SPOKANE — Convicted rapist Kevin Coe will be locked up indefinitely as a danger to the community even though he has already served his full 25-year prison sentence, a civil court jury ruled Thursday.
Coe served his time for the lone conviction among what prosecutors described as dozens of sexual assaults in Spokane’s South Hill neighborhood, starting with a fondling case in 1966 and escalating to violent rapes in the late 1970s and early 1980s.
Under Washington’s civil commitment law for sex predators, the jury of eight women and four men had to decide whether Coe was mentally ill and unable to control his sexual behavior, making him likely to engage in predatory sexual violence.

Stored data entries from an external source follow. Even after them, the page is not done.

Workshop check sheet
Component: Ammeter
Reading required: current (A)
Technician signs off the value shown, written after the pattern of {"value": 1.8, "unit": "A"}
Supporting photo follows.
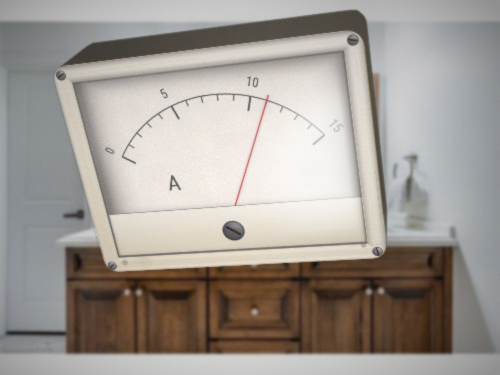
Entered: {"value": 11, "unit": "A"}
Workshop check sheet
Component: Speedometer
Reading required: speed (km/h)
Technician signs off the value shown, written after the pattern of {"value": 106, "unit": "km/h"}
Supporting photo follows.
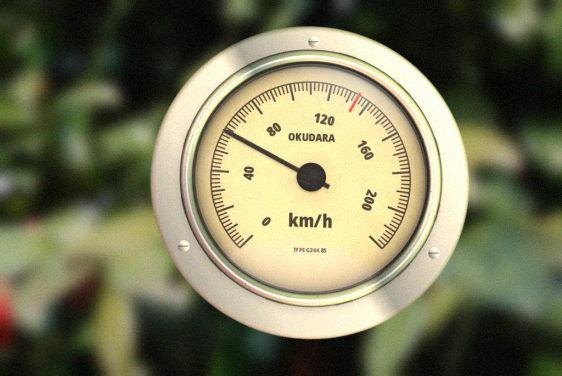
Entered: {"value": 60, "unit": "km/h"}
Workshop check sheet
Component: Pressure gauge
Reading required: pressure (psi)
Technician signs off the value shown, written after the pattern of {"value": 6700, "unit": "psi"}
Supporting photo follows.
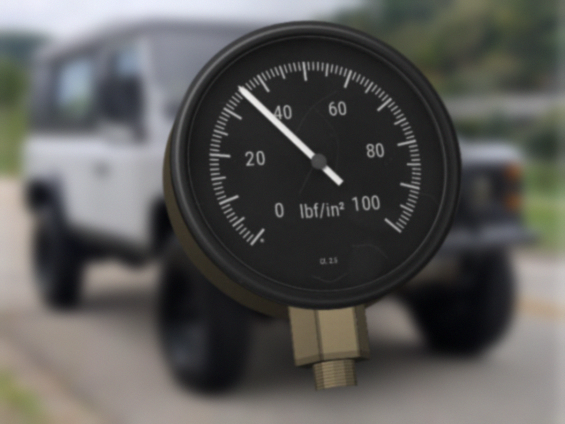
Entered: {"value": 35, "unit": "psi"}
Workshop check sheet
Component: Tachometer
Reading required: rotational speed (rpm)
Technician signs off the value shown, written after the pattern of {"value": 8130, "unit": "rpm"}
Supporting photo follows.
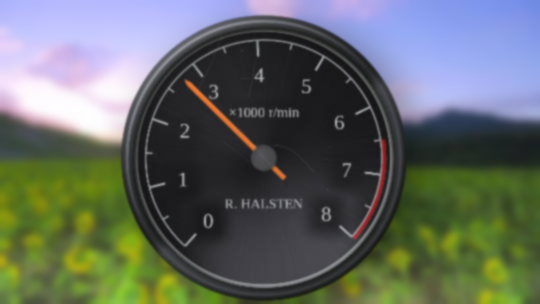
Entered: {"value": 2750, "unit": "rpm"}
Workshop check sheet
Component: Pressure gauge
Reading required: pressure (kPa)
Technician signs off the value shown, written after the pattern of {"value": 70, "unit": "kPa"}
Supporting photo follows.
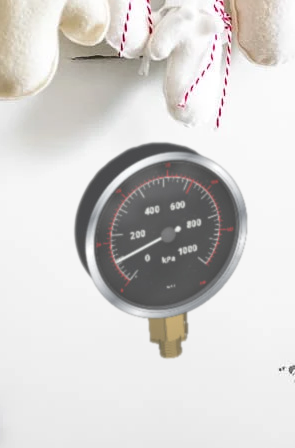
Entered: {"value": 100, "unit": "kPa"}
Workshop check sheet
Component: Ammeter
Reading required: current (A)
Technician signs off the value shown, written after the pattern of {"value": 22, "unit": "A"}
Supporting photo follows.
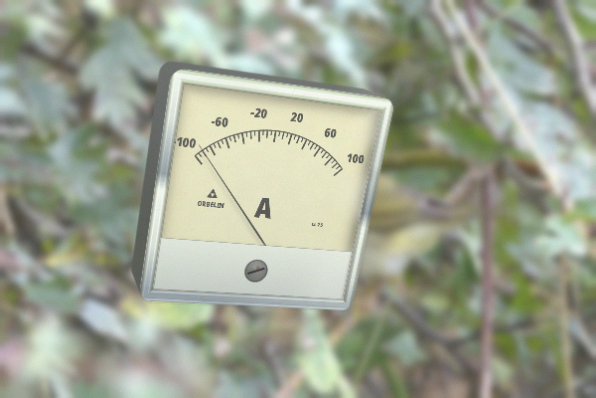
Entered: {"value": -90, "unit": "A"}
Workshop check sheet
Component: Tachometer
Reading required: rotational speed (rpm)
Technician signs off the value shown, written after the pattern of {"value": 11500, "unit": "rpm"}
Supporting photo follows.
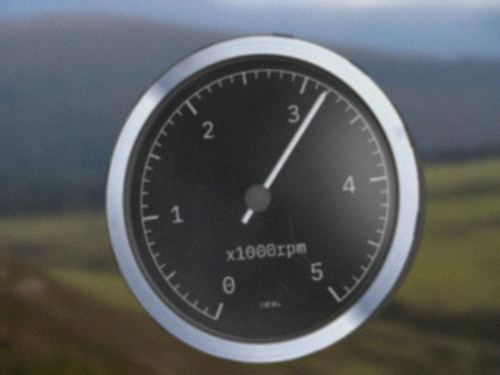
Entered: {"value": 3200, "unit": "rpm"}
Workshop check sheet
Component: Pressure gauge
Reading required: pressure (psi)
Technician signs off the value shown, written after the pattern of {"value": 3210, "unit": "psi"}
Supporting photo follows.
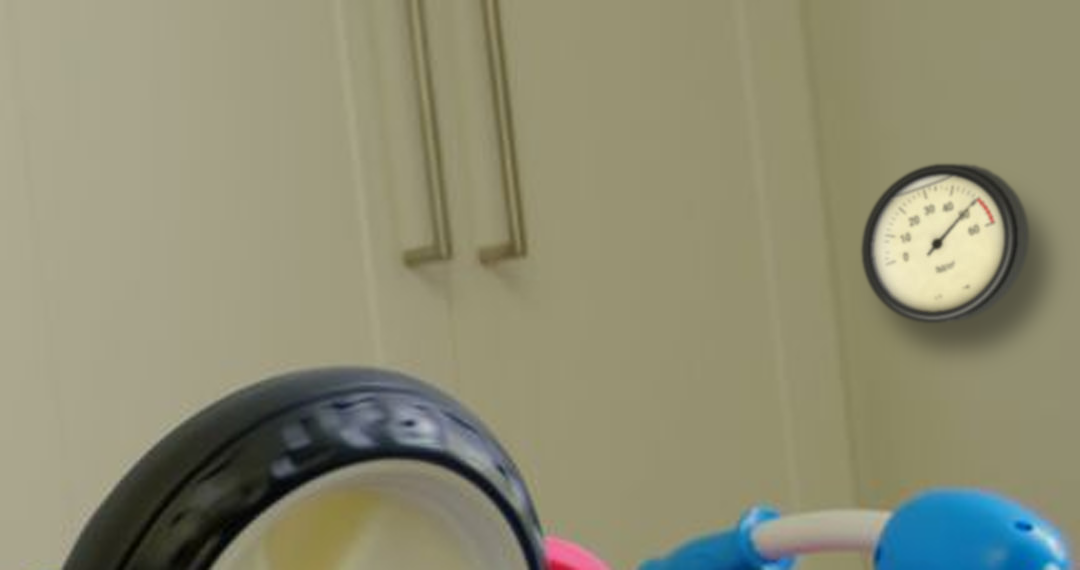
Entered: {"value": 50, "unit": "psi"}
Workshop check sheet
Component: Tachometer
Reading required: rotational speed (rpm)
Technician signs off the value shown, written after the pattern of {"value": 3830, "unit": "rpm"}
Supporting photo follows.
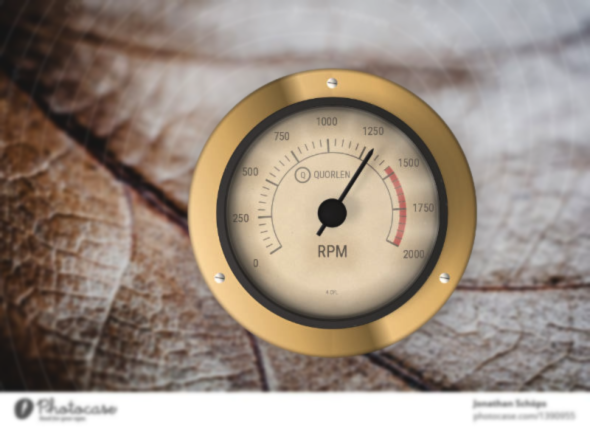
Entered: {"value": 1300, "unit": "rpm"}
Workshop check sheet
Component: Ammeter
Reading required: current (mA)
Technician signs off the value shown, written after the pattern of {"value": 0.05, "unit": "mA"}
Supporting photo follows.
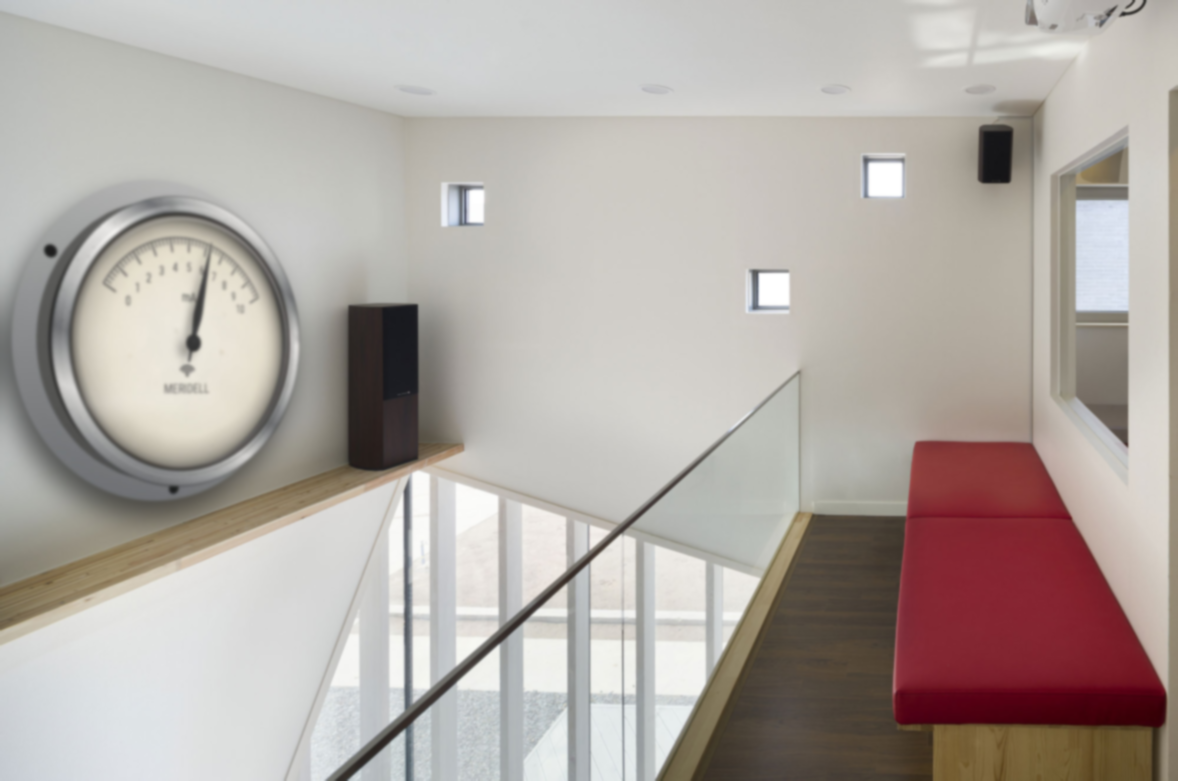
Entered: {"value": 6, "unit": "mA"}
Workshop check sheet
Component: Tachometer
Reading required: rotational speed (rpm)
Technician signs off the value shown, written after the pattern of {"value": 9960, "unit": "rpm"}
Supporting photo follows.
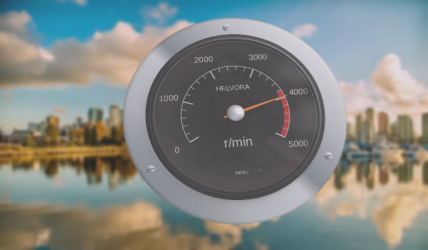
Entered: {"value": 4000, "unit": "rpm"}
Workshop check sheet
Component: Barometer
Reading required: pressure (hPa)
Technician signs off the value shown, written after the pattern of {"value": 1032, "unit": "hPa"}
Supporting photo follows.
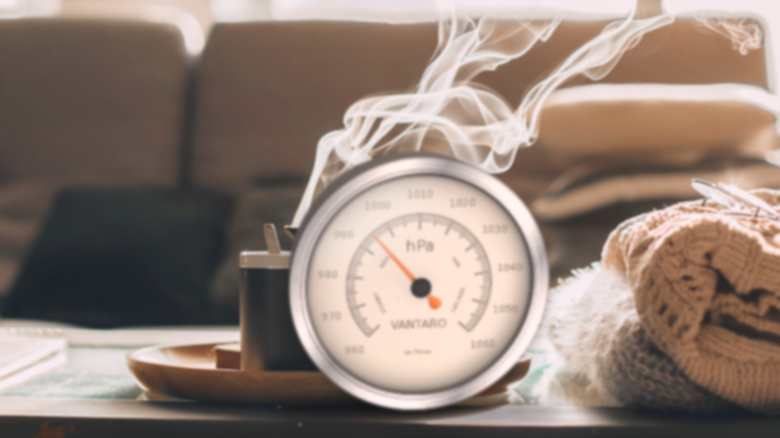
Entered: {"value": 995, "unit": "hPa"}
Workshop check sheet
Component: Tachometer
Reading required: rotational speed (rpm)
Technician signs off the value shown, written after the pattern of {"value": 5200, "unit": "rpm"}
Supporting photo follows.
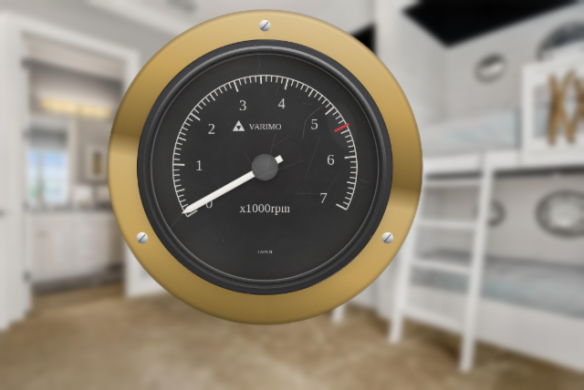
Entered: {"value": 100, "unit": "rpm"}
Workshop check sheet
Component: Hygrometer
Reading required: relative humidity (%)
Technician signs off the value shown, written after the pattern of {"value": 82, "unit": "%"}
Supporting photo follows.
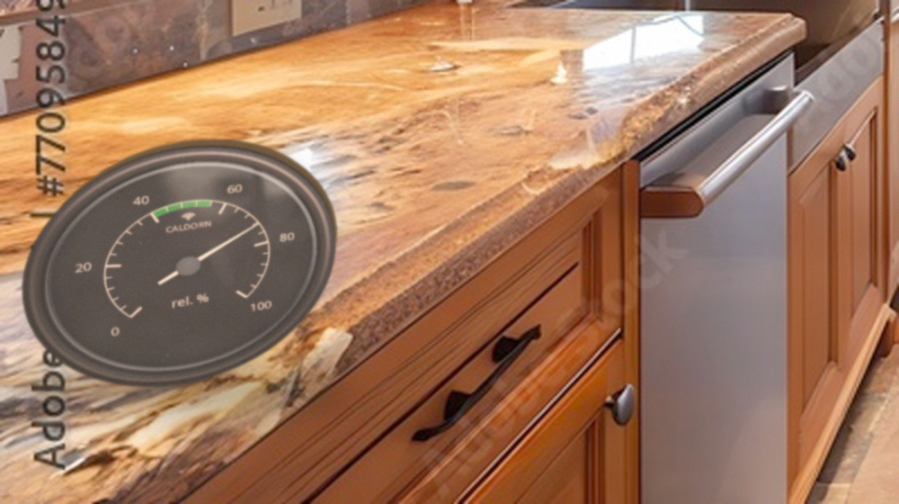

The 61-year-old Coe, who has steadfastly denied committing any sexual offense, showed no emotion as the verdict was read. The case went to the Spokane County Superior Court jury Wednesday afternoon.
State experts testified about dozens of crimes in which Coe was suspected, but never charged, in pressing their case for commitment to a special facility for sexual predators on McNeil Island, near Tacoma.
“He has a 15-year history of sexual offenses against women,” Assistant Attorney General Todd Bowers said Thursday.
Coe was convicted of four rapes but appellate courts threw out three of those convictions. He completed his sentence in 2006 on the remaining conviction, but has spent the past two years at the McNeil Island facility awaiting this trial.
Television newscaster Shelly Monahan, herself a rape victim, testified against Coe and said Thursday that the decision is “a victory for all the victims.”
Monahan was among 18 rape victims whose cases were detailed for the jury, even though Coe was never charged with those crimes. Experts said those rapes fit a “signature analysis” that made them consistent with the sole rape for which Coe was convicted.
“For 29 years I have been waiting for this relief,” Monahan said outside the courtroom. “For myself and my family and for all the victims and their families, we can finally come to rest.”
Defense attorney Tim Trageser said he would appeal on grounds including that Coe could not get a fair trial in a community still scarred by the rapes.
Head juror Mattias Herzog said the jury wrestled with the question of whether Coe suffered from a mental abnormality. Coe was called as a hostile witness by prosecutors, and Herzog said the conflicts between what Coe said now and his testimony from his trials in the 1980s was striking. Coe had “zero” credibility, Herzog said.
Inmates at the McNeil facility get an annual review to determine if they can be released. But Coe would have to admit to his sex crimes and seek treatment, something he has refused to do, Bowers said.